Render every one of the lines below as a JSON list of strings, one string per line, leaving out any blank lines.
**** Extracted material
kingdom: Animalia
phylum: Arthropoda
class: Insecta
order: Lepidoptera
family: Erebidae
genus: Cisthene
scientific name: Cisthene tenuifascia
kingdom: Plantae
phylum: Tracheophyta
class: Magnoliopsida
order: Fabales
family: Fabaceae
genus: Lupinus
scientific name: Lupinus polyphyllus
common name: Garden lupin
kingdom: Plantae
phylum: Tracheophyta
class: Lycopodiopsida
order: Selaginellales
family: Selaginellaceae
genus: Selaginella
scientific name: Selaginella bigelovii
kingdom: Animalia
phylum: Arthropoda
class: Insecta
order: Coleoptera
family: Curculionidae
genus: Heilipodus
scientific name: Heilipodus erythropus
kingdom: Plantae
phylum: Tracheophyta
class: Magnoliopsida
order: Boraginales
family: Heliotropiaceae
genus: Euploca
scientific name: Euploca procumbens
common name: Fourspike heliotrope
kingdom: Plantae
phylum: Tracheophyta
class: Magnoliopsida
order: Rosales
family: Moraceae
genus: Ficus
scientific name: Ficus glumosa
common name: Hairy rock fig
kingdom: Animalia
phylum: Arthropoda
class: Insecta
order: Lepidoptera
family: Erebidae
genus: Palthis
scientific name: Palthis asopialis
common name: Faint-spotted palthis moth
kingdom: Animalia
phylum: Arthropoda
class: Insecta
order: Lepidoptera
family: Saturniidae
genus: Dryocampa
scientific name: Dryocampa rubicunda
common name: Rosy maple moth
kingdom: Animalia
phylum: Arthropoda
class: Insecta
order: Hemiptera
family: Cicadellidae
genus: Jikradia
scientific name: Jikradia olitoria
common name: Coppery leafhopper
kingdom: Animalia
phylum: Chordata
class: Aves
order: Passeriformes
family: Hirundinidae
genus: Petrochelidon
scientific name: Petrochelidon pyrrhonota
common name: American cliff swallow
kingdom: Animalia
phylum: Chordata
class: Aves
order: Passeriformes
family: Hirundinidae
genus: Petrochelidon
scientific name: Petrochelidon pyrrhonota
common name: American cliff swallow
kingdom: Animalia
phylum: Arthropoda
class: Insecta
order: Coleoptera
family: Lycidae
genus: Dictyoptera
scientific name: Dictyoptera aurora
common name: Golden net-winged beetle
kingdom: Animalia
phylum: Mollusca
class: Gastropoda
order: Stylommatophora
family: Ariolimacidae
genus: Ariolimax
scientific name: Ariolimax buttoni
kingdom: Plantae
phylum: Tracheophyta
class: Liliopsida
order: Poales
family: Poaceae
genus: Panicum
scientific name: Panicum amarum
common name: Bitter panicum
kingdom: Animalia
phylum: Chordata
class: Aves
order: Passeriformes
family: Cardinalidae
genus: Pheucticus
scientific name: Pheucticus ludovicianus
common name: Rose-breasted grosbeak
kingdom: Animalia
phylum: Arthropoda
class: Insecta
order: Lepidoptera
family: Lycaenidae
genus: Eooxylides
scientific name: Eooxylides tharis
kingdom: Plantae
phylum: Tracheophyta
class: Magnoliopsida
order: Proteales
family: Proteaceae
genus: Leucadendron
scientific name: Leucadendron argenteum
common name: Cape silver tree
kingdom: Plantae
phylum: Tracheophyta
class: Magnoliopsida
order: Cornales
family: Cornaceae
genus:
********
* **Answer to this problem**:
[
  "kingdom: Animalia",
  "phylum: Arthropoda",
  "class: Insecta",
  "order: Lepidoptera",
  "family: Erebidae",
  "genus: Cisthene",
  "scientific name: Cisthene tenuifascia",
  "kingdom: Plantae",
  "phylum: Tracheophyta",
  "class: Magnoliopsida",
  "order: Fabales",
  "family: Fabaceae",
  "genus: Lupinus",
  "scientific name: Lupinus polyphyllus",
  "common name: Garden lupin",
  "kingdom: Plantae",
  "phylum: Tracheophyta",
  "class: Lycopodiopsida",
  "order: Selaginellales",
  "family: Selaginellaceae",
  "genus: Selaginella",
  "scientific name: Selaginella bigelovii",
  "kingdom: Animalia",
  "phylum: Arthropoda",
  "class: Insecta",
  "order: Coleoptera",
  "family: Curculionidae",
  "genus: Heilipodus",
  "scientific name: Heilipodus erythropus",
  "kingdom: Plantae",
  "phylum: Tracheophyta",
  "class: Magnoliopsida",
  "order: Boraginales",
  "family: Heliotropiaceae",
  "genus: Euploca",
  "scientific name: Euploca procumbens",
  "common name: Fourspike heliotrope",
  "kingdom: Plantae",
  "phylum: Tracheophyta",
  "class: Magnoliopsida",
  "order: Rosales",
  "family: Moraceae",
  "genus: Ficus",
  "scientific name: Ficus glumosa",
  "common name: Hairy rock fig",
  "kingdom: Animalia",
  "phylum: Arthropoda",
  "class: Insecta",
  "order: Lepidoptera",
  "family: Erebidae",
  "genus: Palthis",
  "scientific name: Palthis asopialis",
  "common name: Faint-spotted palthis moth",
  "kingdom: Animalia",
  "phylum: Arthropoda",
  "class: Insecta",
  "order: Lepidoptera",
  "family: Saturniidae",
  "genus: Dryocampa",
  "scientific name: Dryocampa rubicunda",
  "common name: Rosy maple moth",
  "kingdom: Animalia",
  "phylum: Arthropoda",
  "class: Insecta",
  "order: Hemiptera",
  "family: Cicadellidae",
  "genus: Jikradia",
  "scientific name: Jikradia olitoria",
  "common name: Coppery leafhopper",
  "kingdom: Animalia",
  "phylum: Chordata",
  "class: Aves",
  "order: Passeriformes",
  "family: Hirundinidae",
  "genus: Petrochelidon",
  "scientific name: Petrochelidon pyrrhonota",
  "common name: American cliff swallow",
  "kingdom: Animalia",
  "phylum: Chordata",
  "class: Aves",
  "order: Passeriformes",
  "family: Hirundinidae",
  "genus: Petrochelidon",
  "scientific name: Petrochelidon pyrrhonota",
  "common name: American cliff swallow",
  "kingdom: Animalia",
  "phylum: Arthropoda",
  "class: Insecta",
  "order: Coleoptera",
  "family: Lycidae",
  "genus: Dictyoptera",
  "scientific name: Dictyoptera aurora",
  "common name: Golden net-winged beetle",
  "kingdom: Animalia",
  "phylum: Mollusca",
  "class: Gastropoda",
  "order: Stylommatophora",
  "family: Ariolimacidae",
  "genus: Ariolimax",
  "scientific name: Ariolimax buttoni",
  "kingdom: Plantae",
  "phylum: Tracheophyta",
  "class: Liliopsida",
  "order: Poales",
  "family: Poaceae",
  "genus: Panicum",
  "scientific name: Panicum amarum",
  "common name: Bitter panicum",
  "kingdom: Animalia",
  "phylum: Chordata",
  "class: Aves",
  "order: Passeriformes",
  "family: Cardinalidae",
  "genus: Pheucticus",
  "scientific name: Pheucticus ludovicianus",
  "common name: Rose-breasted grosbeak",
  "kingdom: Animalia",
  "phylum: Arthropoda",
  "class: Insecta",
  "order: Lepidoptera",
  "family: Lycaenidae",
  "genus: Eooxylides",
  "scientific name: Eooxylides tharis",
  "kingdom: Plantae",
  "phylum: Tracheophyta",
  "class: Magnoliopsida",
  "order: Proteales",
  "family: Proteaceae",
  "genus: Leucadendron",
  "scientific name: Leucadendron argenteum",
  "common name: Cape silver tree",
  "kingdom: Plantae",
  "phylum: Tracheophyta",
  "class: Magnoliopsida",
  "order: Cornales",
  "family: Cornaceae",
  "genus:"
]